—«Le seul homme que je puisse épouser.

—Le seul homme que vous pourrez épouser sera celui qui consentira à vous prendre, et dont le nom s'alliera dignement avec le nôtre. La maison de Solgrès est assez bonne, et vous serez assez riche, pour que, malgré votre déchéance, nous espérions encore vous marier de façon honorable.

—Mais pourquoi me marier?... Oh! je vous en prie, pourquoi?...» fit Armande, qui joignit les mains.

—«Parce que telle est notre volonté, la seule condition suivant laquelle nous vous considérerons encore comme notre fille.»

La scène, qui jusque-là se déroulait dans une solennité glaciale, devint alors humaine et déchirante. Armande se jeta aux genoux de ses parents, les supplia de ne pas la mettre à ce point en désaccord avec son cœur et sa conscience. Tout ce qu'elle leur demandait, c'était de la laisser vivre au loin avec son enfant... Elle ne consentirait pas à se séparer de lui. Elle voulait l'élever. Surtout elle ne pouvait concevoir la possibilité d'appartenir à un homme qui lui faisait horreur, quel qu'il fût... Jamais elle ne trahirait le souvenir... Jamais elle n'accepterait un nom qu'elle devrait au mensonge du silence, ou bien à un odieux marché!... Dans les protestations, dans les prières de cette infortunée, vibrait l'éloquence de la douleur et de la tendresse. Sa résistance était brisée. Toutes les barrières d'orgueil croulaient.

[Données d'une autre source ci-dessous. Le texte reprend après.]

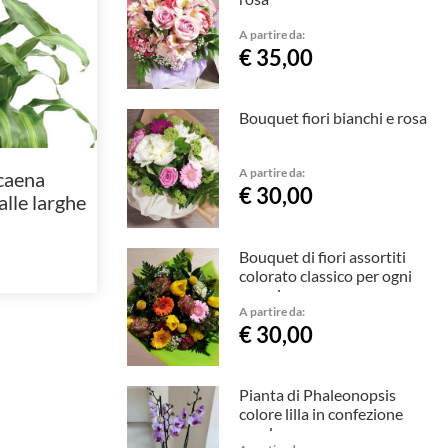
A partire da:
€ 35,00
Bouquet fiori bianchi e rosa
A partire da:
caena
€ 30,00
lle larghe
gate.
Bouquet di fiori assortiti
colorato classico per ogni
occasione.
A partire da:
€ 30,00
Pianta di Phaleonopsis
colore lilla in confezione
regalo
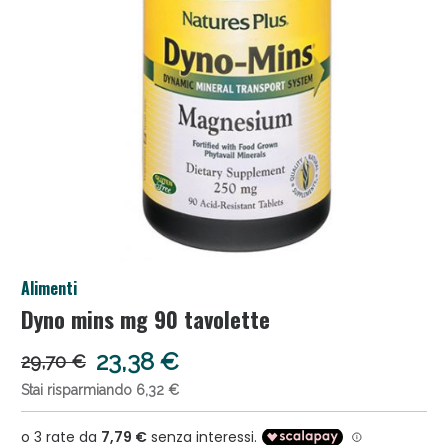
Anticellulite e Fanghi: Sconto fino al 40% valido
Alimenti
oggi!
Dyno mins mg 90 tavolette
23,38 €
29,70 €
Stai risparmiando 6,32 €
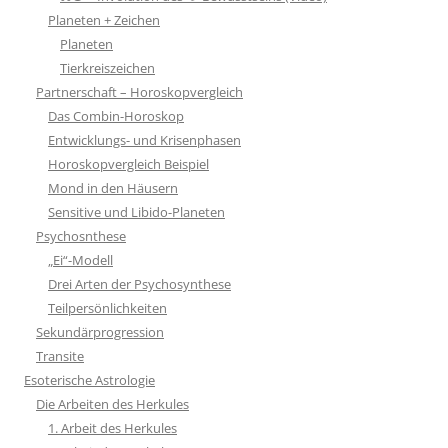
Planeten + Zeichen
Planeten
Tierkreiszeichen
Partnerschaft – Horoskopvergleich
Das Combin-Horoskop
Entwicklungs- und Krisenphasen
Horoskopvergleich Beispiel
Mond in den Häusern
Sensitive und Libido-Planeten
Psychosnthese
„Ei“-Modell
Drei Arten der Psychosynthese
Teilpersönlichkeiten
Sekundärprogression
Transite
Esoterische Astrologie
Die Arbeiten des Herkules
1. Arbeit des Herkules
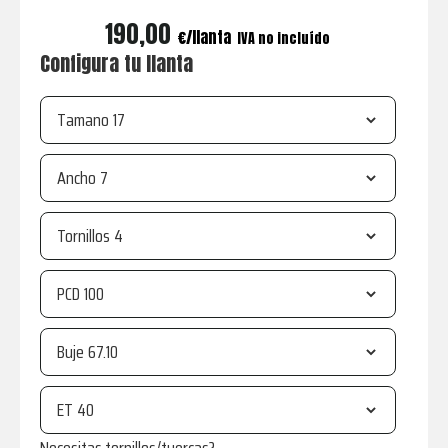
190,00
€
IVA no incluído
Configura tu llanta
Tamano
Ancho
Tornillos
PCD
Buje
ET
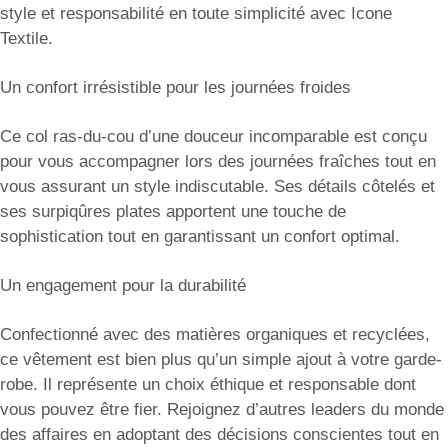
style et responsabilité en toute simplicité avec Icone
Textile.
Un confort irrésistible pour les journées froides
Ce col ras-du-cou d’une douceur incomparable est conçu
pour vous accompagner lors des journées fraîches tout en
vous assurant un style indiscutable. Ses détails côtelés et
ses surpiqûres plates apportent une touche de
sophistication tout en garantissant un confort optimal.
Un engagement pour la durabilité
Confectionné avec des matières organiques et recyclées,
ce vêtement est bien plus qu’un simple ajout à votre garde-
robe. Il représente un choix éthique et responsable dont
vous pouvez être fier. Rejoignez d’autres leaders du monde
des affaires en adoptant des décisions conscientes tout en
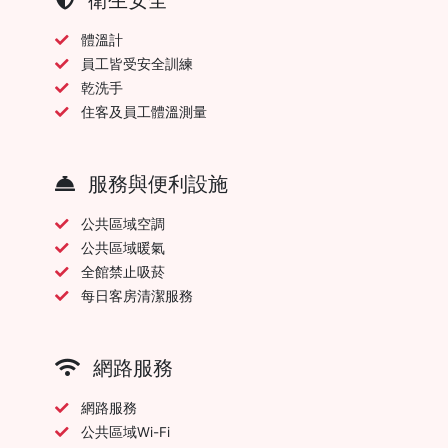
體溫計
員工皆受安全訓練
乾洗手
住客及員工體溫測量
服務與便利設施
公共區域空調
公共區域暖氣
全館禁止吸菸
每日客房清潔服務
網路服務
網路服務
公共區域Wi-Fi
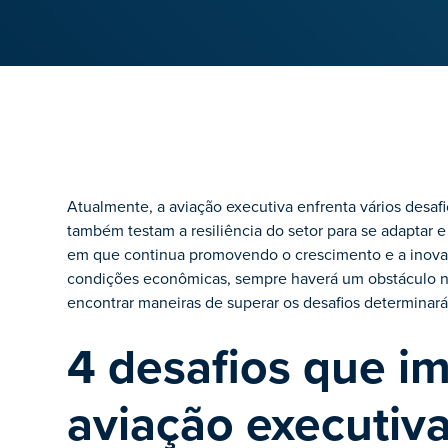
Atualmente, a aviação executiva enfrenta vários desafi
também testam a resiliência do setor para se adaptar
em que continua promovendo o crescimento e a inovaç
condições econômicas, sempre haverá um obstáculo na 
encontrar maneiras de superar os desafios determinará
4 desafios que i
aviação executiv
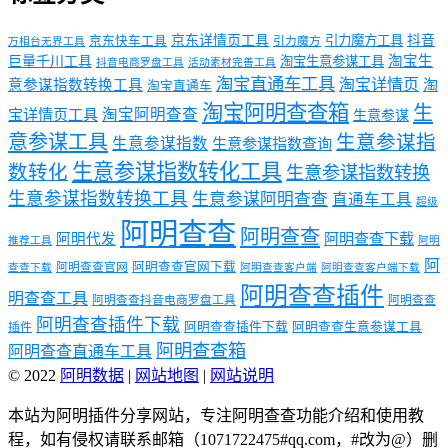
京东详情页工具
引力魔方工具
抖音
京东快车工具
引力魔方
万相台无界工具
淘宝生
巨量千川工具
淘宝生意参谋工具
抖音电商罗盘工具
活动素材完善工具
淘宝直通车工具
淘宝详情页
意参谋指数转换工具
淘
淘宝直通车
淘宝阿明查查箱
生
淘宝阿明查查
宝详情页工具
生意参谋
意参谋工具
生意参谋指
生意参谋指数
生意参谋指数查询
生意参谋指数转化工具
数转化
生意参谋指数转换
生意参谋指数转换工具
生意参谋阿明查查
直通车工具
超级
阿明查查
阿明查查
阿明代发
阿明查查下载
推荐工具
阿明
阿
阿明查查官网下载
阿明查查官网
查查下载
阿明查查客户端
阿明查查客户端下载
阿明查查插件
明查查工具
阿明查查抖音电商罗盘工具
阿明查查
阿明查查插件下载
阿明查查插件下载
阿明查查生意参谋工具
插件
阿明查查箱
阿明查查直通车工具
© 2022
阿明数据
|
网站地图
|
网站说明
本站为阿明插件分享网站，专注阿明查查功能介绍和使用教
程，如有侵权请联系邮箱（1071722475#qq.com，#改为@）删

Son âme crevait en un flot de supplications et de larmes. L'intuition de la maternité mettait à ses lèvres, sur sa physionomie, dans ses gestes, une chaleur émouvante.

Le comte de Solgrès en éprouva d'abord de la surprise, puis du trouble. Peut-être fût-il arrivé jusqu'à l'attendrissement. Car, s'il avait le jugement étroit, il était d'une trempe fine. Tout accent de sincérité généreuse éveillait en lui une résonance. Et sa nature, au fond, ne se déterminait pas en sécheresse. Mais Mme de Solgrès intervint. Otant son mouchoir de devant ses yeux, elle éleva une voix acide.

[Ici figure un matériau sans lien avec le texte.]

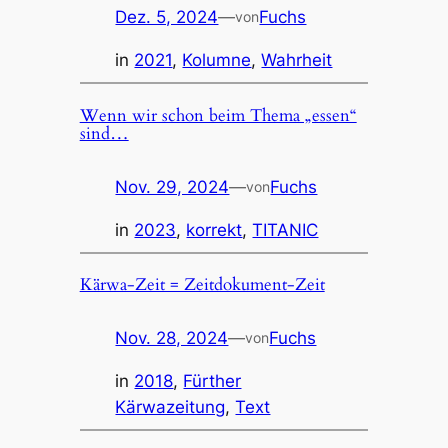
Dez. 5, 2024
—
Fuchs
von
in
2021
, 
Kolumne
, 
Wahrheit
Wenn wir schon beim Thema „essen“
sind…
Nov. 29, 2024
—
Fuchs
von
in
2023
, 
korrekt
, 
TITANIC
Kärwa-Zeit = Zeitdokument-Zeit
Nov. 28, 2024
—
Fuchs
von
in
2018
, 
Fürther
Kärwazeitung
, 
Text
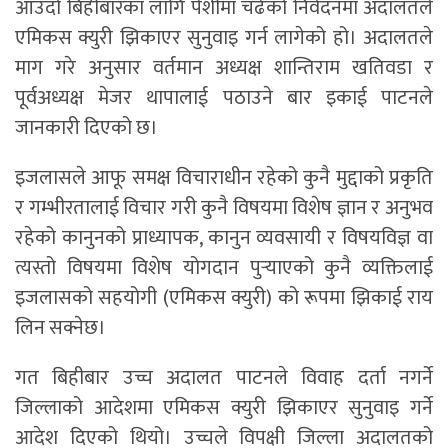
आउँदो बिहीबारका लागि पेशीमा चढेको निवेदनमा अदालतले
एमिकस क्युरी झिकाएर सुनुवाइ गर्न लागेको हो। अदालतले
माग गरे अनुसार वर्तमान अध्यक्ष शान्तिराम खतिवडा र
पूर्वअध्यक्ष मेजर थापालाई पठाउने बार इकाई पाटनले
जानकारी दिएको छ।
इजलासले आफू समक्ष विचाराधीन रहेको कुनै मुद्दाको प्रकृति
र गम्भीरतालाई विचार गरी कुनै विषयमा विशेष ज्ञान र अनुभव
रहेको कानुनको प्राध्यापक, कानुन व्यवसायी र विषयविज्ञ वा
त्यस्तो विषयमा विशेष योगदान पुर्‍याएको कुनै व्यक्तिलाई
इजलासको सहयोगी (एमिकस क्युरी) को रूपमा झिकाई राय
लिन सक्नेछ।
गत बिहीबार उच्च अदालत पाटनले विवाह दर्ता नगर्ने
जिल्लाको आदेशमा एमिकस क्युरी झिकाएर सुनुवाइ गर्ने
आदेश दिएको थियो। उच्चले विपक्षी जिल्ला अदालतको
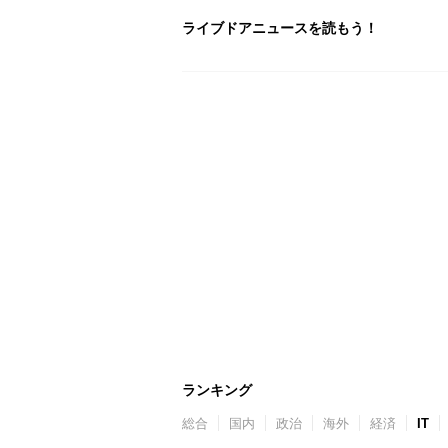
ライブドアニュースを読もう！
ランキング
総合
国内
政治
海外
経済
IT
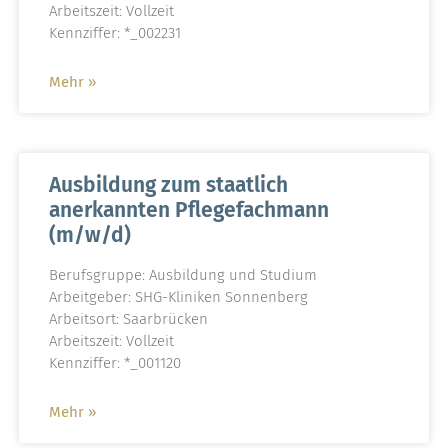
Arbeitszeit: Vollzeit
Kennziffer: *_002231
Mehr »
Ausbildung zum staatlich
anerkannten Pflegefachmann
(m/w/d)
Berufsgruppe: Ausbildung und Studium
Arbeitgeber: SHG-Kliniken Sonnenberg
Arbeitsort: Saarbrücken
Arbeitszeit: Vollzeit
Kennziffer: *_001120
Mehr »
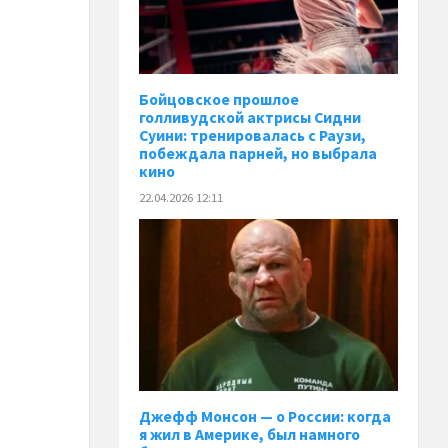
Бойцовское прошлое
голливудской актрисы Сидни
Суини: тренировалась с Раузи,
побеждала парней, но выбрала
кино
22.04.2026 12:11
Джефф Монсон — о России: когда
я жил в Америке, был намного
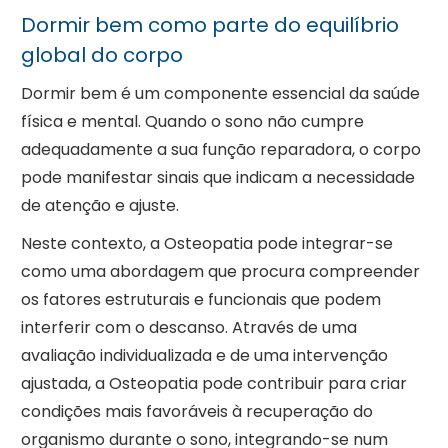
Dormir bem como parte do equilíbrio
global do corpo
Dormir bem é um componente essencial da saúde
física e mental. Quando o sono não cumpre
adequadamente a sua função reparadora, o corpo
pode manifestar sinais que indicam a necessidade
de atenção e ajuste.
Neste contexto, a Osteopatia pode integrar-se
como uma abordagem que procura compreender
os fatores estruturais e funcionais que podem
interferir com o descanso. Através de uma
avaliação individualizada e de uma intervenção
ajustada, a Osteopatia pode contribuir para criar
condições mais favoráveis à recuperação do
organismo durante o sono, integrando-se num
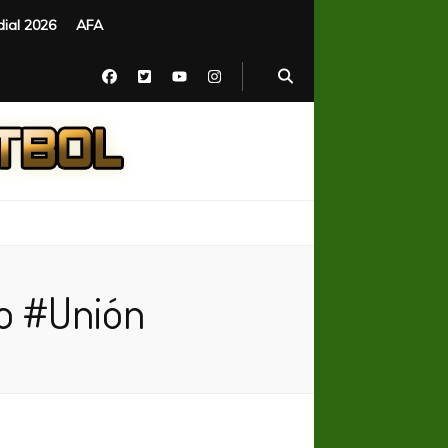
ial 2026
AFA
to #Unión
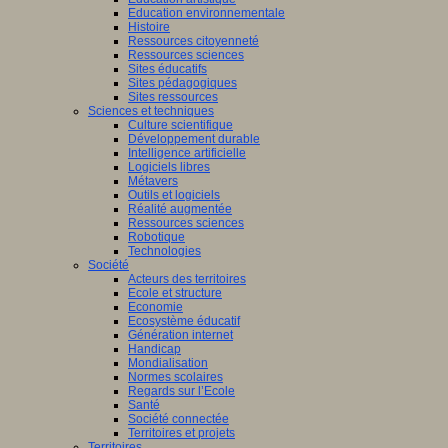
Education environnementale
Histoire
Ressources citoyenneté
Ressources sciences
Sites éducatifs
Sites pédagogiques
Sites ressources
Sciences et techniques
Culture scientifique
Développement durable
Intelligence artificielle
Logiciels libres
Métavers
Outils et logiciels
Réalité augmentée
Ressources sciences
Robotique
Technologies
Société
Acteurs des territoires
Ecole et structure
Economie
Ecosystème éducatif
Génération internet
Handicap
Mondialisation
Normes scolaires
Regards sur l’Ecole
Santé
Société connectée
Territoires et projets
Territoires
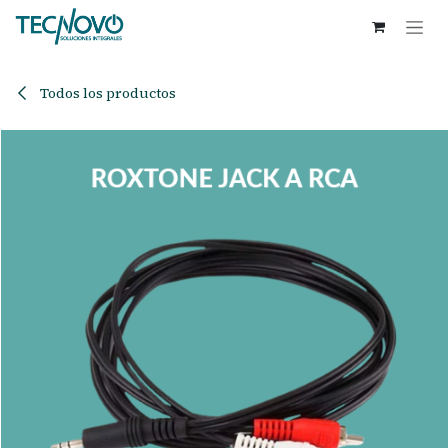
Ir al contenido
Todos los productos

—«Mon cher ami,» dit-elle, «je m'étonne que vous prolongiez ces débats qui me tuent. Il était convenu que vous signifieriez à cette malheureuse enfant nos décisions et qu'elle y répondrait pour les accepter, ou que tout serait fini entre elle et nous. Vous n'admettiez pas qu'elle pût les discuter. Si vous aviez entendu les insanités qu'elle me débitait avant votre retour, vous comprendriez mieux à quoi vous exposez le nom de Solgrès si vous la laissez promener par le monde une maternité scandaleuse. Le moins qu'elle fera sera d'afficher la monstruosité de sa situation. Mais sa conduite passée nous éclaire sur l'avenir. Qui a bu boira. Si vous ne mariez pas Armande, cette fille-là deviendra la honte de nos vieux jours. Quant à son enfant, ce sera affaire au mari qu'elle épousera. Qu'il l'adopte, si bon lui semble. Mais je ne vois pas bien mademoiselle de Solgrès nous imposant comme petit-fils un bâtard, lui donnant notre nom, et édifiant le monde par ses vertus maternelles. Qu'une femme soit assez folle, assez éhontée pour cela, passe encore. Mais vous, comte de Solgrès, quel serait votre rôle? Quelle retraite serait assez profonde pour vous épargner les atteintes du mépris et de la risée publics?»

Sous la douche de ces phrases cinglantes, le père et la fille se taisaient. Armande s'était redressée. De nouveau se fixait autour d'elle l'invisible armure, le hérissement hostile et muet. Le comte baissait les yeux comme pour ne pas voir.